■ **SOURCE DATA**:
== == ==

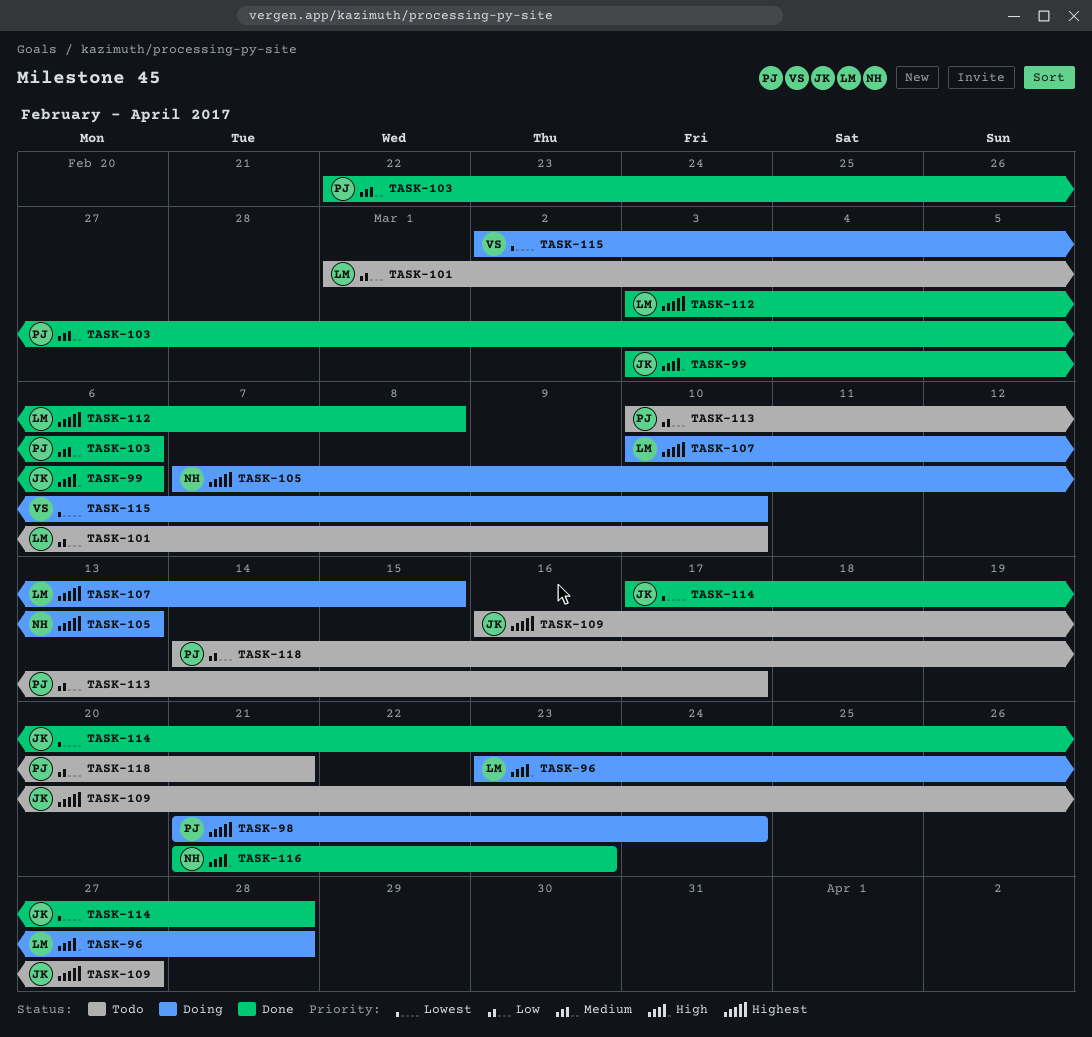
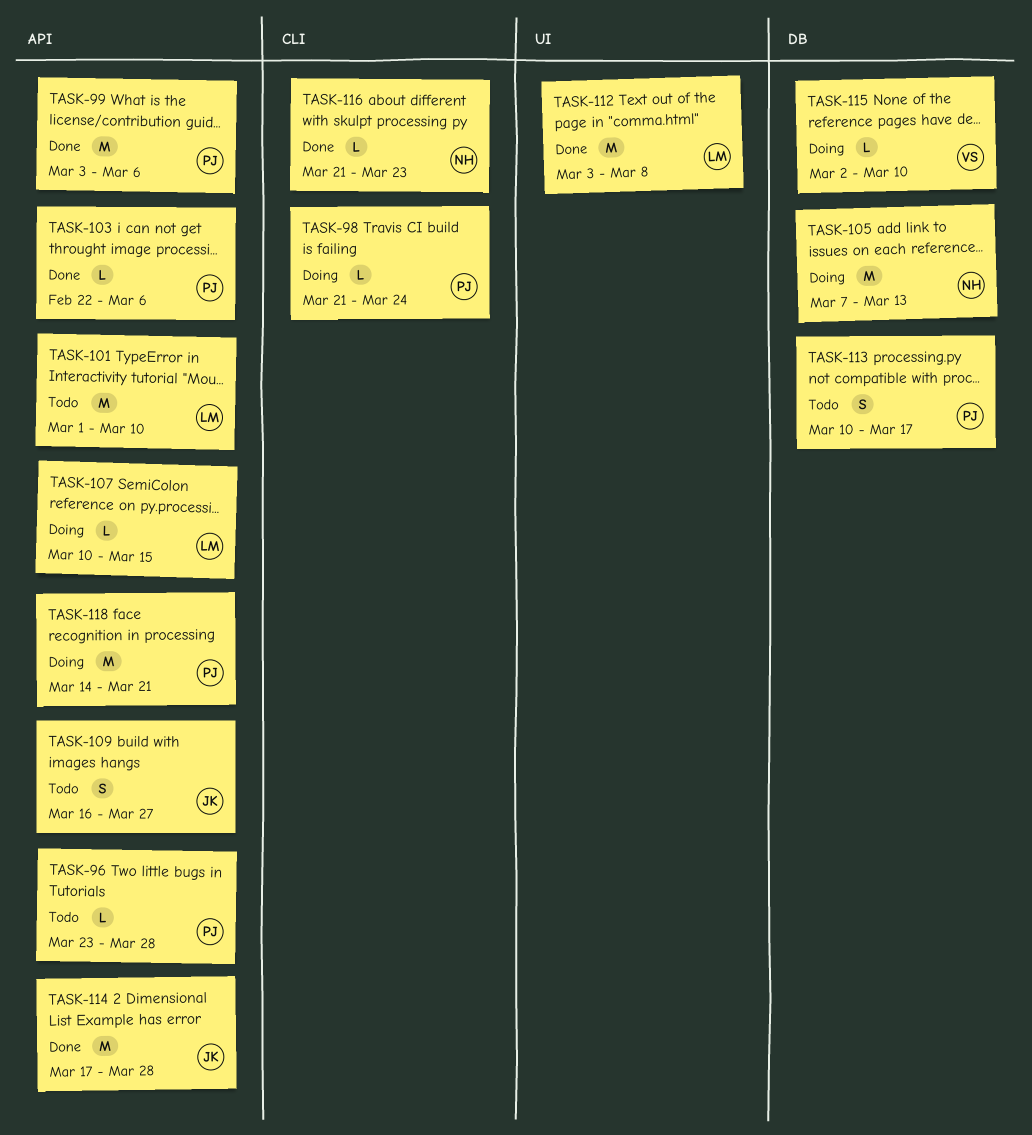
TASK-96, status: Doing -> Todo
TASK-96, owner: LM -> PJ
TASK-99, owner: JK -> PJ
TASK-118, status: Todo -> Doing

== == ==

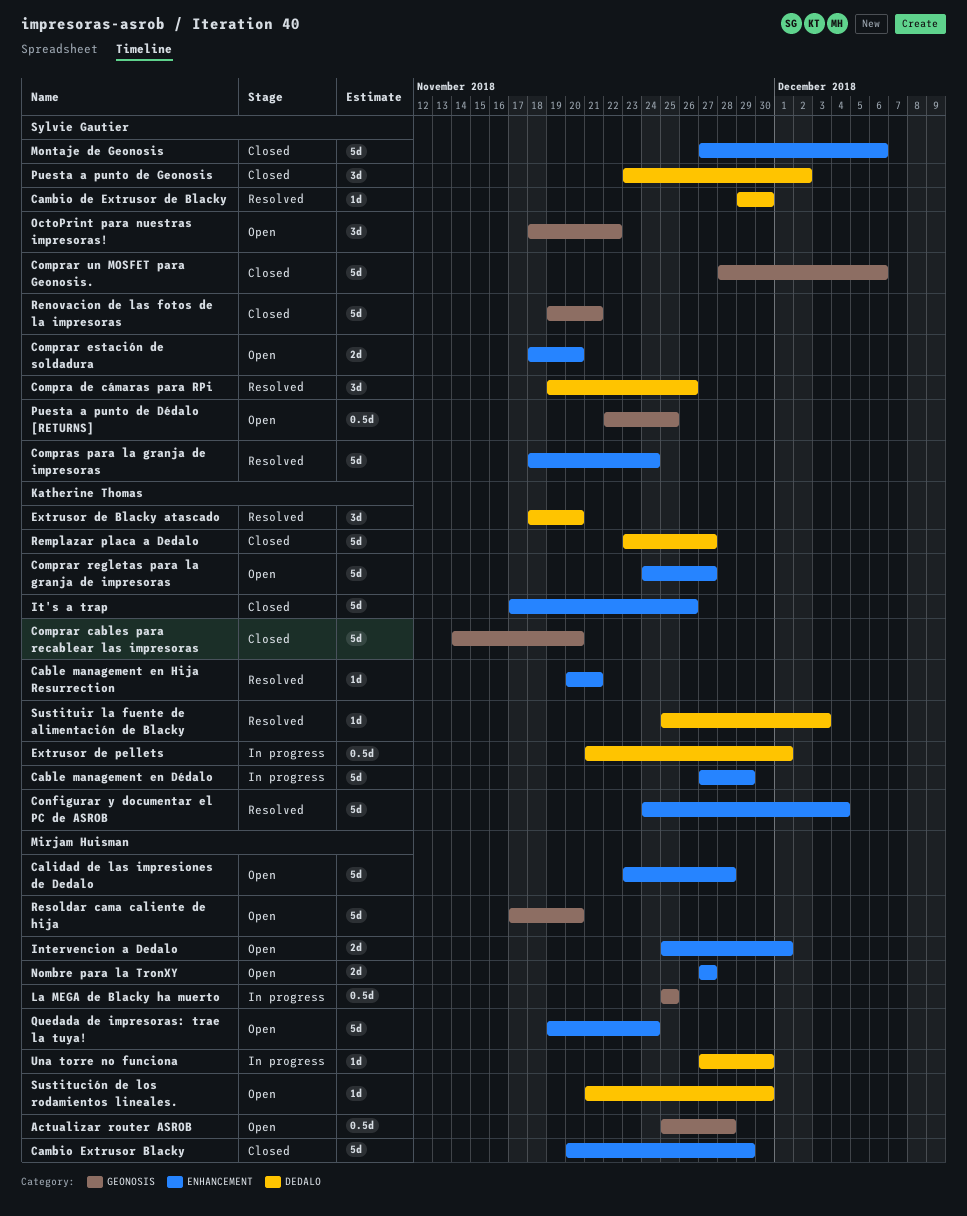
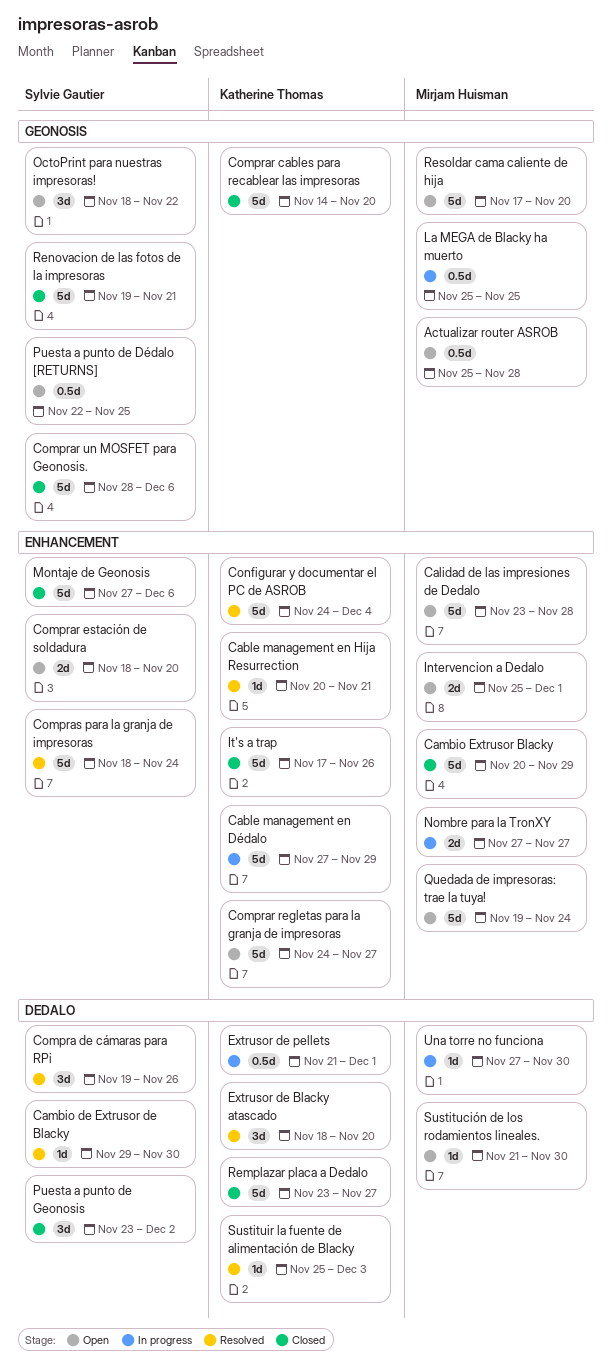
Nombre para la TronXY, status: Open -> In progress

== == ==

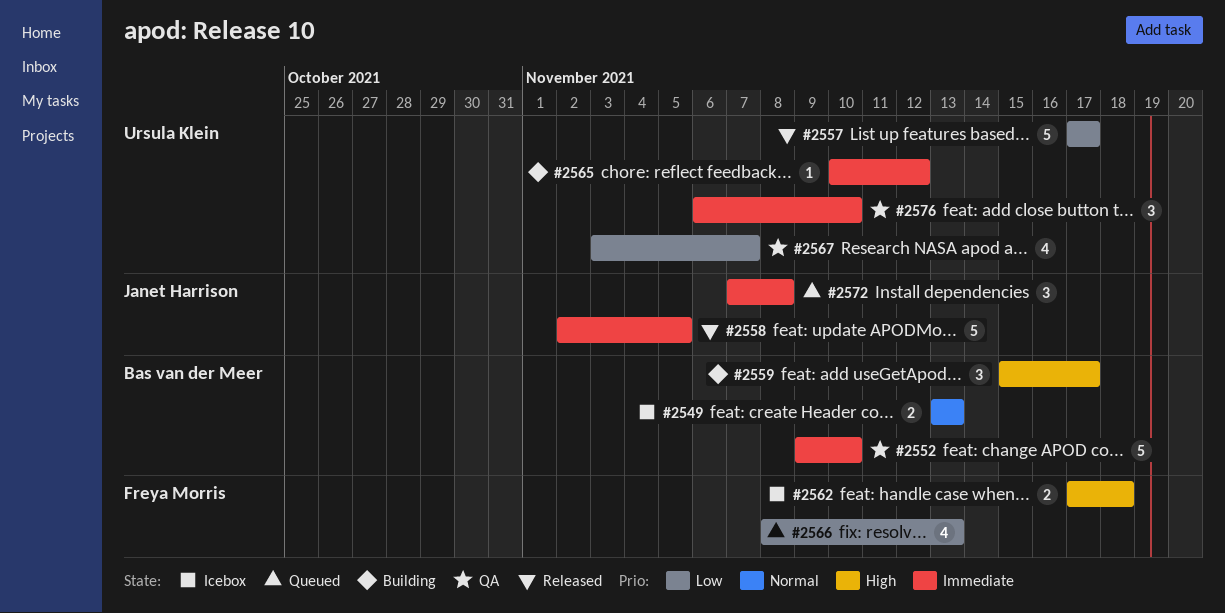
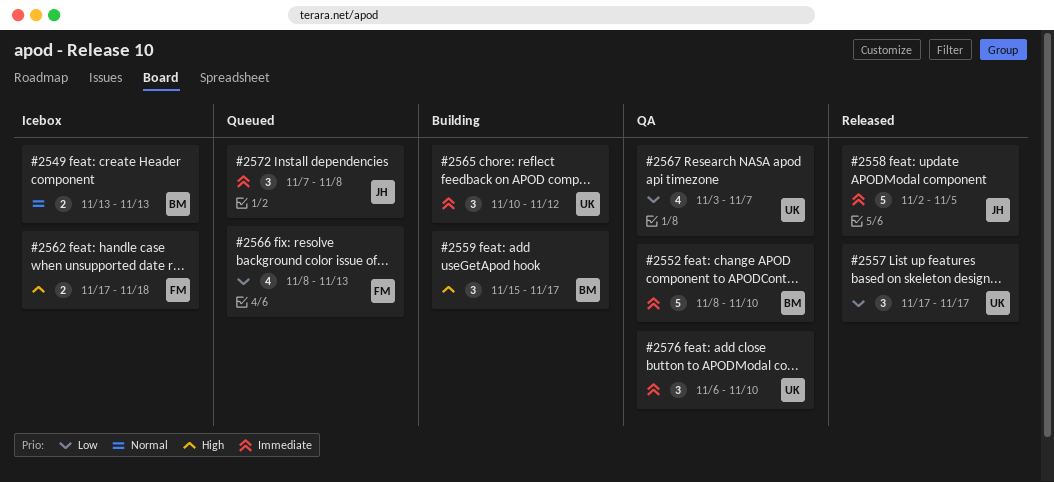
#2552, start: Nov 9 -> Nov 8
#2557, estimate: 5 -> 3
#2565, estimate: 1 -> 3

== == ==

■ **PROMPT**: Return all lines in the data that include the word "status".

■ **OUTPUT FOR THIS TASK**:
TASK-96, status: Doing -> Todo
TASK-118, status: Todo -> Doing
Nombre para la TronXY, status: Open -> In progress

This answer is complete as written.